Hello, I am trying to tune the parameter of Aerospike. I understand that with replication factor of 2 for example, each data will be written to 2 different nodes. But what if one nodes dies? Document said that the partition that the died node held will be migrated to another nodes. Here is the case: The size of partition is too big, says few GBs, but the died node may return to alive after restart in short time, say a few minutes. So the trade off here: If we wait for the died node to return for too long, the replication factor cannot be guaranteed. If we soon migrate the partition (which is big) to another node, it consumes a lot of time and bandwidth. Maybe during the migration, the died node returns alive, So what happen there? So would like to set the time the cluster will wait for the died node to return, how to set that? Thank you.


#2

Is there any way to set cluster migration delay / timeout? Thank you.


#3

#4

I see we can speed up or slow down (up to pause) migration process. But in case node is spike because of network or itself issue just for a few seconds / minutes, when it leaves the cluster, the migration happens, then it joins the cluster again, and another migration happens. It takes time to rebalance and cause some high error rate from API side. So, my question is there any way to set the delay for migration start time in this case, e.g. it waits for some minutes timeouts/thresholds to start the migration when a node leave the cluster. Thank you.


#5

There isn’t a way to delay rebalance.

What errors are you seeing?

Which client?

Which version of Aerospike Server?


#6

Mostly errors about execution timeout on client when doing batch get during migration time. Our client is go 1.29/1.30, server is C-3.14. Thanks.


#7

Go 1.30 added the newer batch API, the older API had issues during migration.

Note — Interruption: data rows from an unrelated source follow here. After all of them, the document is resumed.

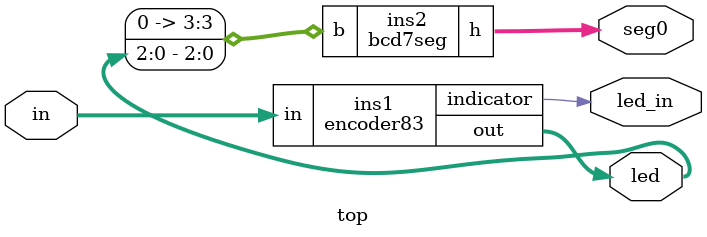
<source format=v>
module encoder83(
   input [7:0] in,
   output reg [2:0] out,
   output reg indicator
); 
  
   always @(*) begin
      out = 3'b0;
      indicator = 1;
      casez(in[7:0])
         8'b1???????: out = 3'b111; 
         8'b01??????: out = 3'b110; 
         8'b001?????: out = 3'b101; 
         8'b0001????: out = 3'b100; 
         8'b00001???: out = 3'b011; 
         8'b000001??: out = 3'b010; 
         8'b0000001?: out = 3'b001; 
         8'b00000001: out = 3'b000; 
      
         default: indicator = 0;
      endcase
   end 
endmodule

module bcd7seg(
   input  [3:0] b,
   output reg [6:0] h
);
   
   always @(*) begin
      case(b)
         4'd0: h = 7'b1111110;
         4'd1: h = 7'b0110000;
         4'd2: h = 7'b1101101;
         4'd3: h = 7'b1111001;
         4'd4: h = 7'b0110011;
         4'd5: h = 7'b1011011;
         4'd6: h = 7'b1011111;
         4'd7: h = 7'b1110000;
         4'd8: h = 7'b1111111;
         4'd9: h = 7'b1111011;
         4'ha: h = 7'b1110111;
         4'hb: h = 7'b0011111;
         4'hc: h = 7'b1001110;
         4'hd: h = 7'b0111101;
         4'he: h = 7'b1001111;
         4'hf: h = 7'b1000111;
         default: h = 7'b0;
      endcase
      h = ~h;
   end 
endmodule

module top(
   input [7:0] in,
   output [2:0] led,
   output led_in,
   output [6:0] seg0
);
   encoder83 ins1(in, led, led_in);
   bcd7seg ins2({1'b0, led}, seg0);
endmodule 

</source>
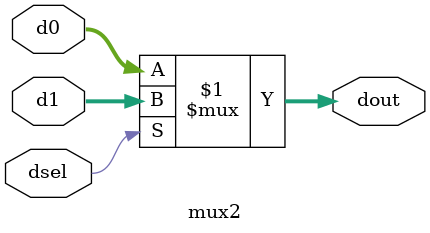
<source format=v>
module mux2 #(
    parameter DATA_WIDTH = 32
) (
    input dsel,
    input [DATA_WIDTH-1:0] d0, d1, 
    output [DATA_WIDTH-1:0] dout
);
    // 0 -> d0
    // 1 -> d1
    assign dout = (dsel) ? d1 : d0;

endmodule
</source>
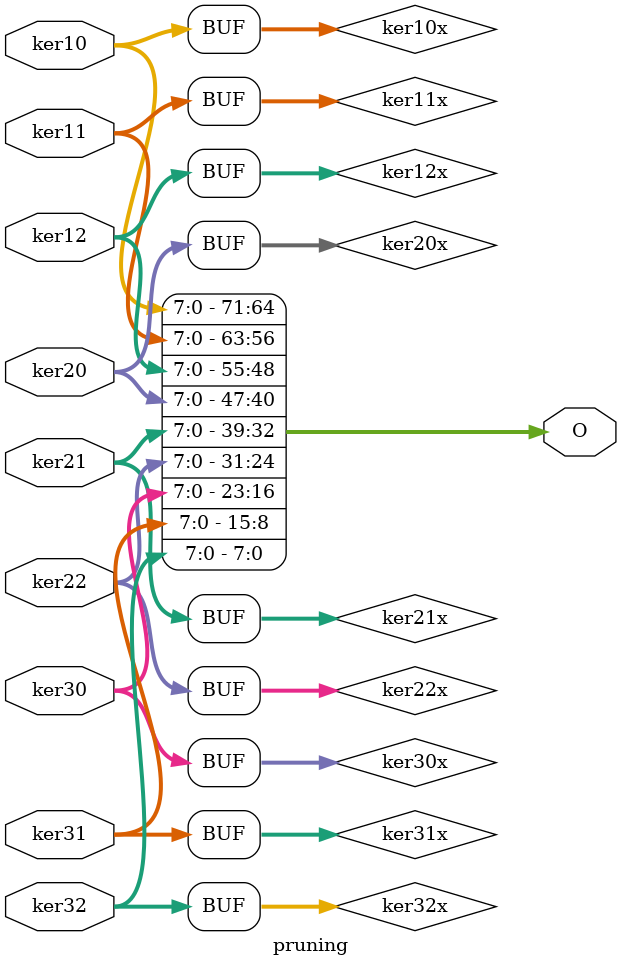
<source format=v>
`timescale 1ns / 1ps
module pruning(
input [7:0] ker10, ker11, ker12, ker20, ker21, ker22, ker30, ker31, ker32, 
output [71:0]O
    );

  wire [7:0] ker10x, ker11x, ker12x, ker20x, ker21x, ker22x, ker30x, ker31x, ker32x ;  
   
//assign ker10x = (ker10 >= -8'b11001001 && ker10 <= 8'b00110111) ? ker10 : 8'd0;
//assign ker11x = (ker11 >= -8'b11001001 && ker11 <= 8'b00110111) ? ker11 : 8'd0;
//assign ker12x = (ker12 >= -8'b11001001 && ker12 <= 8'b00110111) ? ker12 : 8'd0;
//assign ker20x = (ker20 >= -8'b11001001 && ker20 <= 8'b00110111) ? ker20 : 8'd0;
//assign ker21x = (ker21 >= -8'b11001001 && ker21 <= 8'b00110111) ? ker21 : 8'd0;
//assign ker22x = (ker22 >= -8'b11001001 && ker22 <= 8'b00110111) ? ker22 : 8'd0;
//assign ker30x = (ker30 >= -8'b11001001 && ker30 <= 8'b00110111) ? ker30 : 8'd0;
//assign ker31x = (ker31 >= -8'b11001001 && ker31 <= 8'b00110111) ? ker31 : 8'd0;
//assign ker32x = (ker32 >= -8'b11001001 && ker32 <= 8'b00110111) ? ker32 : 8'd0;

assign ker10x = (ker10 >= -8'b11001001 && ker10 <= 8'b00110111) ? ker10 : ker10;
assign ker11x = (ker11 >= -8'b11001001 && ker11 <= 8'b00110111) ? ker11 : ker11;
assign ker12x = (ker12 >= -8'b11001001 && ker12 <= 8'b00110111) ? ker12 : ker12;
assign ker20x = (ker20 >= -8'b11001001 && ker20 <= 8'b00110111) ? ker20 : ker20;
assign ker21x = (ker21 >= -8'b11001001 && ker21 <= 8'b00110111) ? ker21 : ker21;
assign ker22x = (ker22 >= -8'b11001001 && ker22 <= 8'b00110111) ? ker22 : ker22;
assign ker30x = (ker30 >= -8'b11001001 && ker30 <= 8'b00110111) ? ker30 : ker30;
assign ker31x = (ker31 >= -8'b11001001 && ker31 <= 8'b00110111) ? ker31 : ker31;
assign ker32x = (ker32 >= -8'b11001001 && ker32 <= 8'b00110111) ? ker32 : ker32;
;
    
    
    assign O = {ker10x, ker11x, ker12x, ker20x, ker21x, ker22x, ker30x, ker31x, ker32x}; 
endmodule

</source>
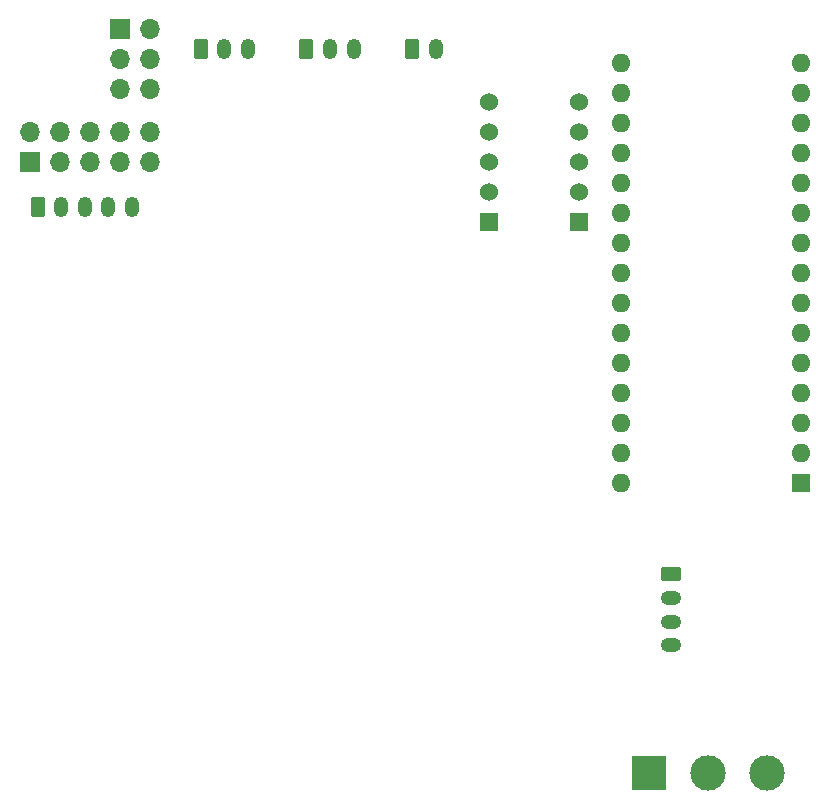
<source format=gbr>
%TF.GenerationSoftware,KiCad,Pcbnew,8.0.3*%
%TF.CreationDate,2024-07-23T15:57:45+02:00*%
%TF.ProjectId,Ruehrplatte,52756568-7270-46c6-9174-74652e6b6963,rev?*%
%TF.SameCoordinates,Original*%
%TF.FileFunction,Soldermask,Top*%
%TF.FilePolarity,Negative*%
%FSLAX46Y46*%
G04 Gerber Fmt 4.6, Leading zero omitted, Abs format (unit mm)*
G04 Created by KiCad (PCBNEW 8.0.3) date 2024-07-23 15:57:45*
%MOMM*%
%LPD*%
G01*
G04 APERTURE LIST*
G04 Aperture macros list*
%AMRoundRect*
0 Rectangle with rounded corners*
0 $1 Rounding radius*
0 $2 $3 $4 $5 $6 $7 $8 $9 X,Y pos of 4 corners*
0 Add a 4 corners polygon primitive as box body*
4,1,4,$2,$3,$4,$5,$6,$7,$8,$9,$2,$3,0*
0 Add four circle primitives for the rounded corners*
1,1,$1+$1,$2,$3*
1,1,$1+$1,$4,$5*
1,1,$1+$1,$6,$7*
1,1,$1+$1,$8,$9*
0 Add four rect primitives between the rounded corners*
20,1,$1+$1,$2,$3,$4,$5,0*
20,1,$1+$1,$4,$5,$6,$7,0*
20,1,$1+$1,$6,$7,$8,$9,0*
20,1,$1+$1,$8,$9,$2,$3,0*%
G04 Aperture macros list end*
%ADD10R,3.000000X3.000000*%
%ADD11C,3.000000*%
%ADD12RoundRect,0.250000X-0.350000X-0.625000X0.350000X-0.625000X0.350000X0.625000X-0.350000X0.625000X0*%
%ADD13O,1.200000X1.750000*%
%ADD14R,1.700000X1.700000*%
%ADD15O,1.700000X1.700000*%
%ADD16R,1.524000X1.524000*%
%ADD17C,1.524000*%
%ADD18RoundRect,0.250000X-0.625000X0.350000X-0.625000X-0.350000X0.625000X-0.350000X0.625000X0.350000X0*%
%ADD19O,1.750000X1.200000*%
%ADD20R,1.600000X1.600000*%
%ADD21O,1.600000X1.600000*%
G04 APERTURE END LIST*
D10*
%TO.C,RV1*%
X155168600Y-114808000D03*
D11*
X160168600Y-114808000D03*
X165168600Y-114808000D03*
%TD*%
D12*
%TO.C,J2*%
X103400000Y-66900000D03*
D13*
X105400000Y-66900000D03*
X107400000Y-66900000D03*
X109400000Y-66900000D03*
X111400000Y-66900000D03*
%TD*%
D12*
%TO.C,J4*%
X117200000Y-53550000D03*
D13*
X119200000Y-53550000D03*
X121200000Y-53550000D03*
%TD*%
D14*
%TO.C,J7*%
X110360000Y-51820000D03*
D15*
X112900000Y-51820000D03*
X110360000Y-54360000D03*
X112900000Y-54360000D03*
X110360000Y-56900000D03*
X112900000Y-56900000D03*
%TD*%
D16*
%TO.C,U1*%
X149260000Y-68150000D03*
D17*
X149260000Y-65610000D03*
X149260000Y-63070000D03*
X149260000Y-60530000D03*
X149260000Y-57990000D03*
D16*
X141640000Y-68150000D03*
D17*
X141640000Y-65610000D03*
X141640000Y-63070000D03*
X141640000Y-60530000D03*
X141640000Y-57990000D03*
%TD*%
D14*
%TO.C,J6*%
X102740000Y-63100000D03*
D15*
X102740000Y-60560000D03*
X105280000Y-63100000D03*
X105280000Y-60560000D03*
X107820000Y-63100000D03*
X107820000Y-60560000D03*
X110360000Y-63100000D03*
X110360000Y-60560000D03*
X112900000Y-63100000D03*
X112900000Y-60560000D03*
%TD*%
D12*
%TO.C,J1*%
X135100000Y-53550000D03*
D13*
X137100000Y-53550000D03*
%TD*%
D18*
%TO.C,J3*%
X157000000Y-98000000D03*
D19*
X157000000Y-100000000D03*
X157000000Y-102000000D03*
X157000000Y-104000000D03*
%TD*%
D12*
%TO.C,J5*%
X126150000Y-53550000D03*
D13*
X128150000Y-53550000D03*
X130150000Y-53550000D03*
%TD*%
D20*
%TO.C,A1*%
X168012000Y-90227000D03*
D21*
X168012000Y-87687000D03*
X168012000Y-85147000D03*
X168012000Y-82607000D03*
X168012000Y-80067000D03*
X168012000Y-77527000D03*
X168012000Y-74987000D03*
X168012000Y-72447000D03*
X168012000Y-69907000D03*
X168012000Y-67367000D03*
X168012000Y-64827000D03*
X168012000Y-62287000D03*
X168012000Y-59747000D03*
X168012000Y-57207000D03*
X168012000Y-54667000D03*
X152772000Y-54667000D03*
X152772000Y-57207000D03*
X152772000Y-59747000D03*
X152772000Y-62287000D03*
X152772000Y-64827000D03*
X152772000Y-67367000D03*
X152772000Y-69907000D03*
X152772000Y-72447000D03*
X152772000Y-74987000D03*
X152772000Y-77527000D03*
X152772000Y-80067000D03*
X152772000Y-82607000D03*
X152772000Y-85147000D03*
X152772000Y-87687000D03*
X152772000Y-90227000D03*
%TD*%
M02*

</source>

With the new batch (and other transactions), I would expect a spike in timeouts for the few seconds it takes Aerospike to discover the cluster change (typically 2-4 but may differ depending on heartbeat settings). Afterward, there may a slight increase in timeouts over normal with the default migration settings as the defaults try to not be overly aggressive.


#8

So the timeouts issue during migration cause by client continue to send request to dead node or by unstable cluster at that time, because I can see timeout error for the requests to alive nodes also.

@kporter With the new batch (and other transactions), I would expect a spike in timeouts for the few seconds it takes Aerospike to discover the cluster change (typically 2-4 but may differ depending on heartbeat settings).

About heartbeat settings, can we try to increase timeout value? Which is better for timeouts issue? It’s back to the question above, we accept cluster unstable (slower to discovery the cluster change, means delay themigration start) or dead node should be detect, and rebalance happens.

@kporter Afterward, there may a slight increase in timeouts over normal with the default migration settings as the defaults try to not be overly aggressive.

Should we speed up migration (increase migration-threads) to shorter the rebalance time but makes higher timeouts, or keep default settings to accept slight increase in timeouts but longer duration.

Thanks.


#9

Timeouts to either the dead or alive nodes are expected during the window between the node leaving the cluster and the cluster discovering that the node is gone. This is because requests to alive nodes may be trying to replicate to the dead node.

The heartbeat interval * timeout determine how quickly the cluster can detect a change. Increasing these values will cause a larger windows of increased timeouts. The setting need to be balanced with your environment, the default values (interval:150, timeout:10) assume a reliable network, often we find cloud environments less reliable and suggest increasing the interval to 250 - but this also increases the window where your clients will see a spike in timeouts from 1.5 seconds to 2.5 seconds.

This is dependent on what is acceptable for your use case. Note that migrations/rebalance typically result in far less load on Aerospike Enterprise since only the data which has diverged is migrated.